5. The Contested Border: Kashmir India and Pakistan have been fighting over Kashmir since 1947. The last full-scale conflict ended in 1971, when the current 450-mile "line of control" was established. In the Karakoram Pass, in northern Kashmir, some 10,000 soldiers face off across a front line that ranges from 9,000 to 22,000 feet in elevation, making this the highest-altitude conflict ever. And one of the most pointless: The area is poor in natural resources and tactically insignificant. International observers say continued enmity between the countries amounts to a grudge match. That doesn't mean it's without portent. In 1999, Pakistani-sponsored mujahideen seized a ridge and nearly sparked a nuclear war. Several thousand soldiers have died over the past two decades, mostly from high-altitude sickness, avalanches, or falls.
6. The Containment Border: the Gaza Strip and the West Bank Israel's policy toward the occupied territories is one of strict containment. It controls access to the Gaza Strip through checkpoints along the lattice of roads, walls, and fences throughout the area. Along the West Bank, Israel is constructing what it calls a security fence – though the description is a gross understatement. If fully built, the enclosure will consist of a network of barriers, including 10-foot walls topped with barbed wire and guard towers and employing motion detectors and video cameras. An 80-mile section is due to be completed in July. Plans call for the 230-mile barrier to follow the so-called green line marking Israel's border with the West Bank. In reality, the wall already juts well into the area in order to keep Jewish settlements within Israeli territory.

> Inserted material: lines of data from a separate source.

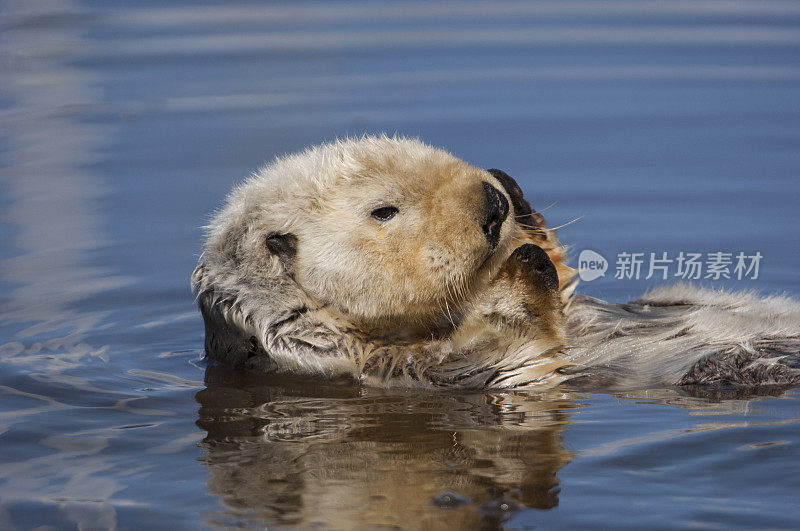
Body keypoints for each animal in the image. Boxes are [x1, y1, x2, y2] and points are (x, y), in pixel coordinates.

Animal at [194, 135, 800, 388]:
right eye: (384, 210)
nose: (492, 204)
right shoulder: (382, 364)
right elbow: (519, 353)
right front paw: (518, 270)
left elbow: (566, 285)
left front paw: (517, 201)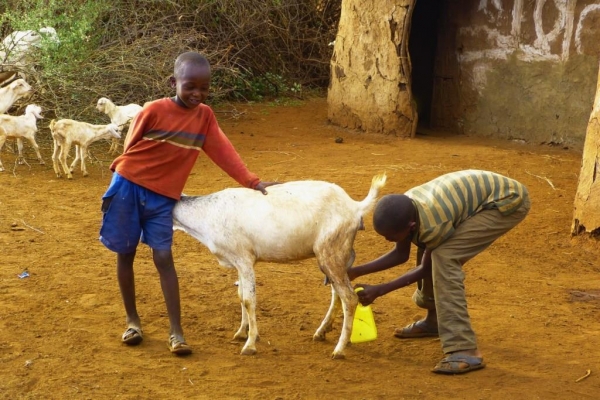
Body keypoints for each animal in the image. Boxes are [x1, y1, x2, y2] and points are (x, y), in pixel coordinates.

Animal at [172, 173, 390, 358]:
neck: (207, 216)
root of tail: (355, 206)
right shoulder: (238, 263)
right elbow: (241, 296)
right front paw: (242, 332)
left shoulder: (244, 259)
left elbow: (249, 300)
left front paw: (250, 344)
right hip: (336, 255)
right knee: (338, 292)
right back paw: (322, 332)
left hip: (330, 252)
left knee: (349, 298)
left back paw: (339, 349)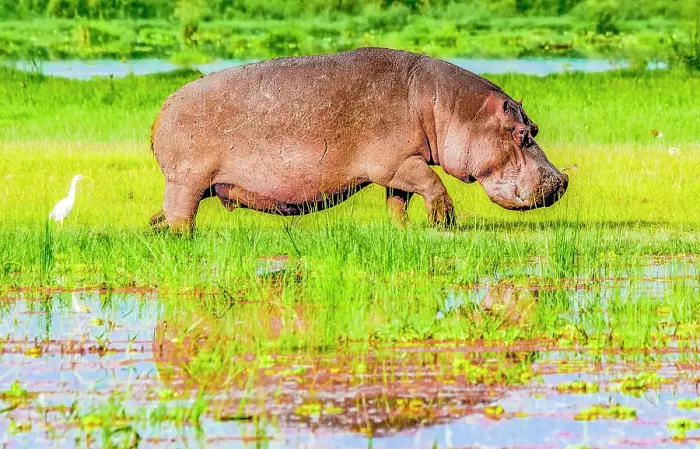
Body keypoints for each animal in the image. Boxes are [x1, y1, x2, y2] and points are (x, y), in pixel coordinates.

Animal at [150, 47, 568, 232]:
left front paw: (404, 231)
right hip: (186, 181)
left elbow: (398, 201)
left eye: (535, 130)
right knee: (181, 215)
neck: (448, 108)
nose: (562, 181)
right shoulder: (396, 162)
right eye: (521, 133)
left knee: (168, 213)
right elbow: (433, 184)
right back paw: (182, 238)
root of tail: (163, 107)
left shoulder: (402, 163)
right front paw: (443, 222)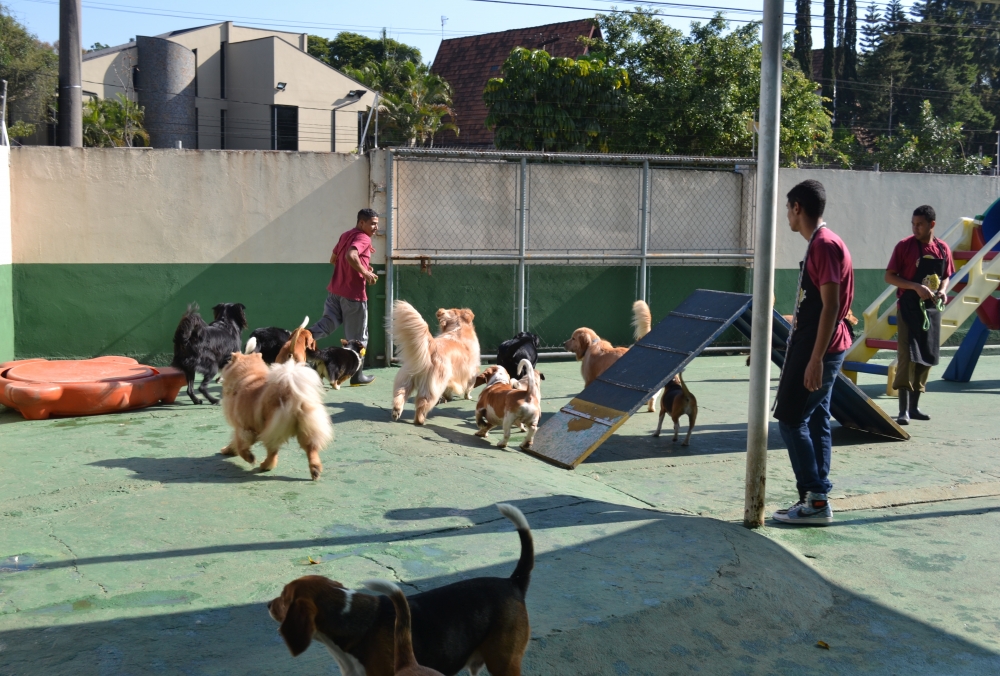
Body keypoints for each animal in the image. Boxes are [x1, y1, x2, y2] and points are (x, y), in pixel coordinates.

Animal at [221, 336, 334, 478]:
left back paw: (265, 465)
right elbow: (235, 442)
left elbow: (241, 445)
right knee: (311, 449)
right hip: (307, 427)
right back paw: (315, 470)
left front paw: (249, 457)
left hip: (272, 427)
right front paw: (228, 450)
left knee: (272, 452)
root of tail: (291, 392)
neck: (247, 376)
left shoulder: (243, 428)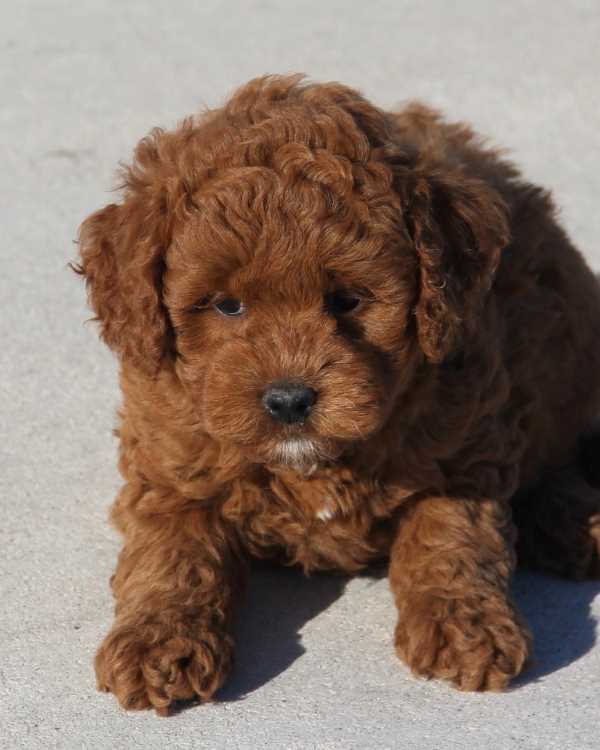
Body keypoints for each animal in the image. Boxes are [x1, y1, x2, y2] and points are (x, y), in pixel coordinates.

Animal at [75, 76, 600, 716]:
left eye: (348, 299)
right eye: (226, 305)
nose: (289, 401)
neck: (316, 467)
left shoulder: (465, 448)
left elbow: (450, 537)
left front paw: (465, 627)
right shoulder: (171, 468)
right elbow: (174, 554)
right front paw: (159, 644)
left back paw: (580, 522)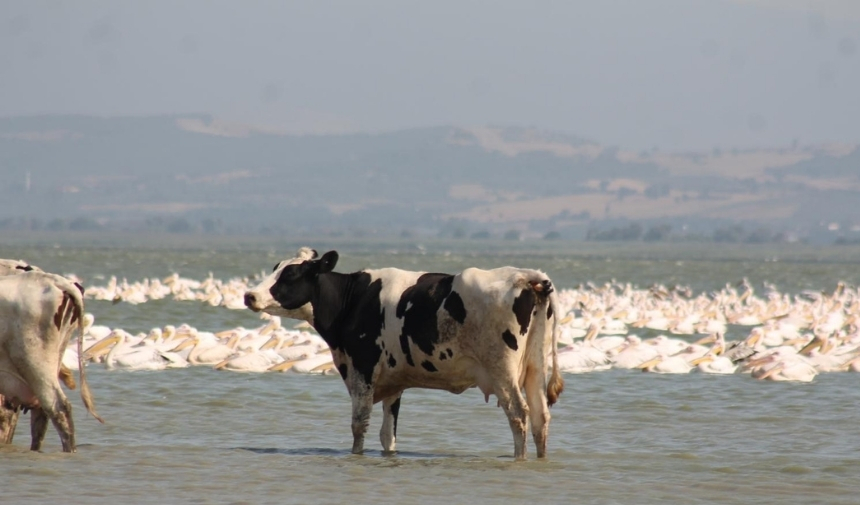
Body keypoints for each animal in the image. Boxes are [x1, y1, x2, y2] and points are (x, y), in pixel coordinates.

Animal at [242, 246, 564, 458]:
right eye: (276, 268)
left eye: (291, 274)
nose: (249, 295)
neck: (354, 300)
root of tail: (527, 276)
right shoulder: (393, 380)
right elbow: (388, 434)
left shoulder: (363, 370)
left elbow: (359, 424)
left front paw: (356, 456)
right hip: (535, 367)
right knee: (541, 417)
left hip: (502, 370)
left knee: (519, 414)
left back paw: (519, 458)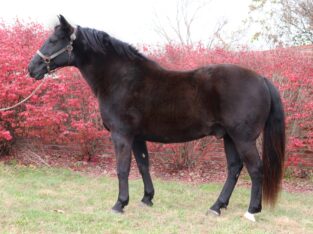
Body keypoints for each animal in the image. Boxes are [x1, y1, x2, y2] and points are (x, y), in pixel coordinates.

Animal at [28, 16, 284, 221]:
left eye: (53, 40)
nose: (32, 68)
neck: (121, 79)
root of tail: (261, 79)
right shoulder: (138, 137)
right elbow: (143, 165)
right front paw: (147, 199)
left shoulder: (122, 135)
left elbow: (122, 168)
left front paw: (119, 204)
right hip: (229, 137)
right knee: (234, 168)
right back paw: (216, 207)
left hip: (243, 138)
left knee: (255, 169)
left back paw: (251, 211)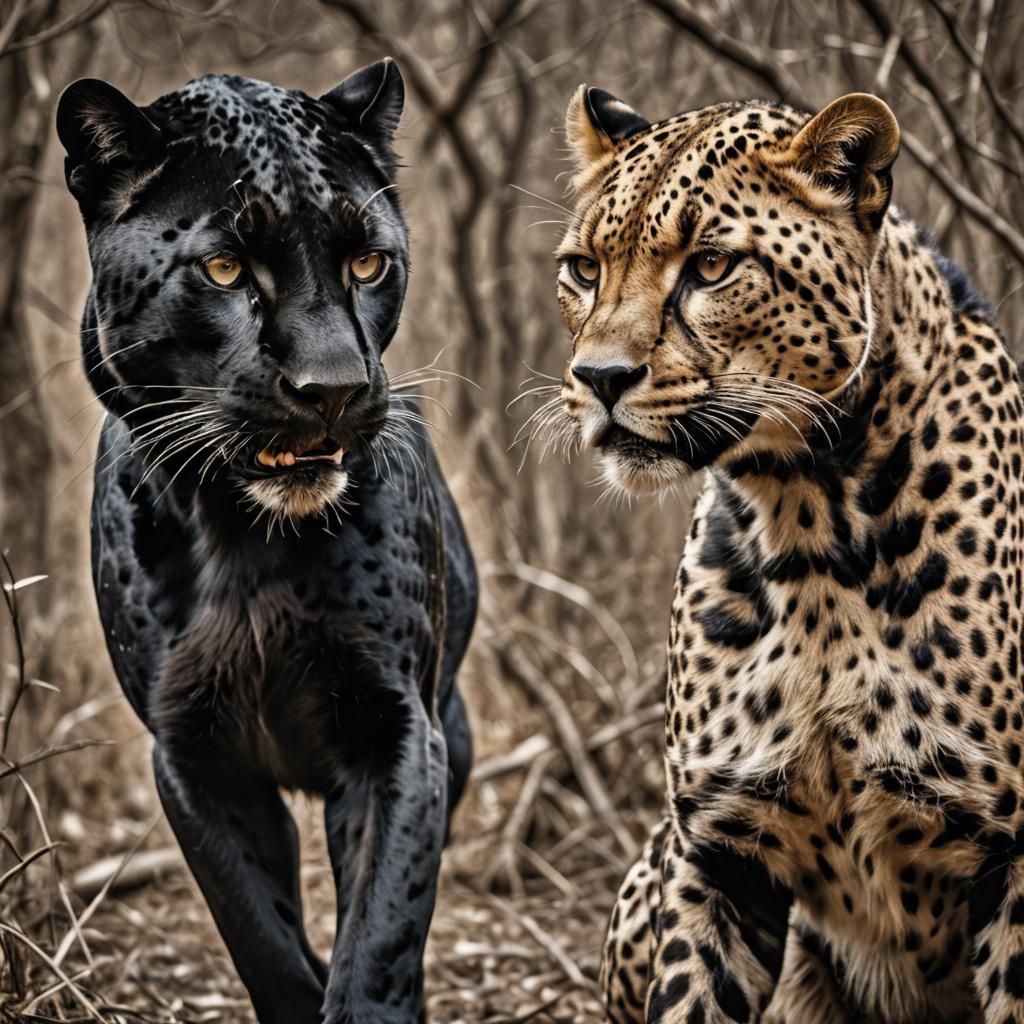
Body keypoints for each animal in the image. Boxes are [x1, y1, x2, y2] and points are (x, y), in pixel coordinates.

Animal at [56, 60, 477, 1024]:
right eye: (224, 268)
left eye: (367, 261)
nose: (334, 387)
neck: (243, 540)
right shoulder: (195, 758)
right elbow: (262, 940)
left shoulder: (398, 733)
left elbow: (380, 939)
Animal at [552, 84, 1024, 1023]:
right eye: (584, 269)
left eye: (710, 266)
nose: (598, 378)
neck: (808, 521)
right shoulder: (718, 849)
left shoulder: (1015, 856)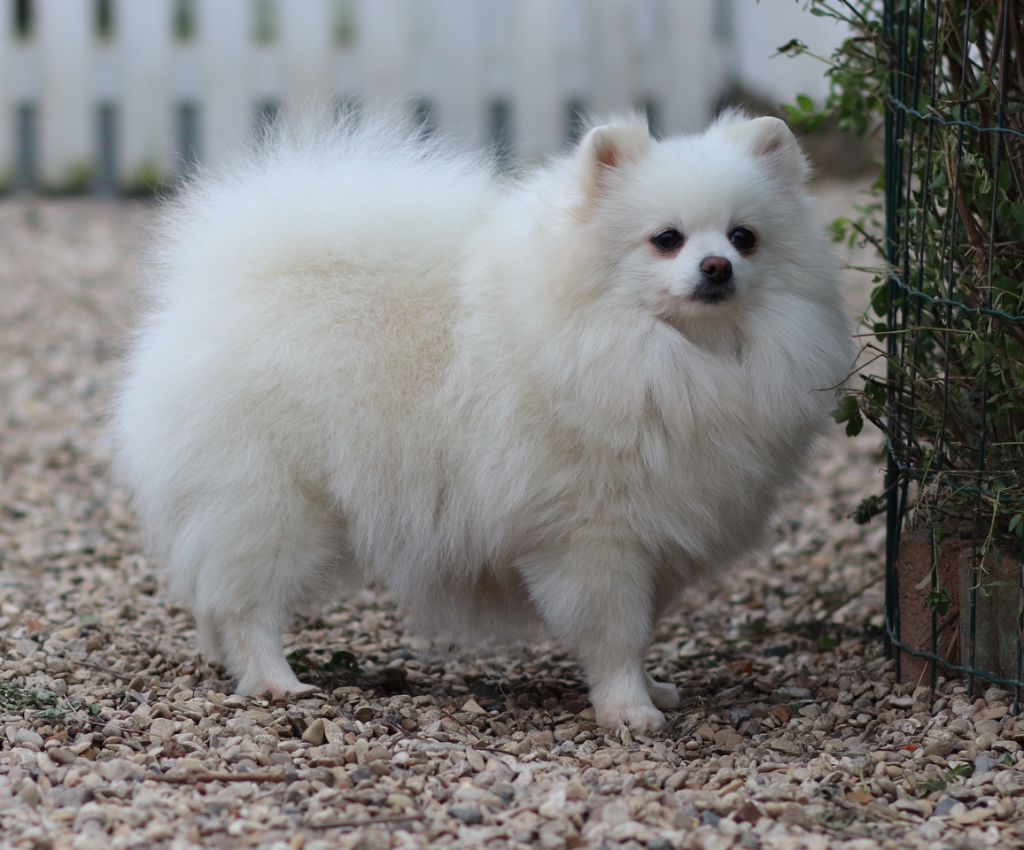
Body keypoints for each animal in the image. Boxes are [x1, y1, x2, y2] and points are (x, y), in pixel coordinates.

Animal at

The West Bank itself is fragmented into discrete sections of Israeli and Palestinian control connected by tunnels and bridges and defined with barriers. In his essay "The Politics of Verticality," architect Eyal Weizman notes that this is one of the few borders to fully embrace the vertical dimension: Israel, for instance, asserts its control of both the aquifer below the occupied territories and the airspace above them. The most extreme example of vertical borders was Clinton's 2000 Camp David proposal that the Temple Mount be divided horizontally, giving Palestinians sovereignty over the mosque on the top half and Israel sovereignty beneath the pavement, which includes the Wailing Wall.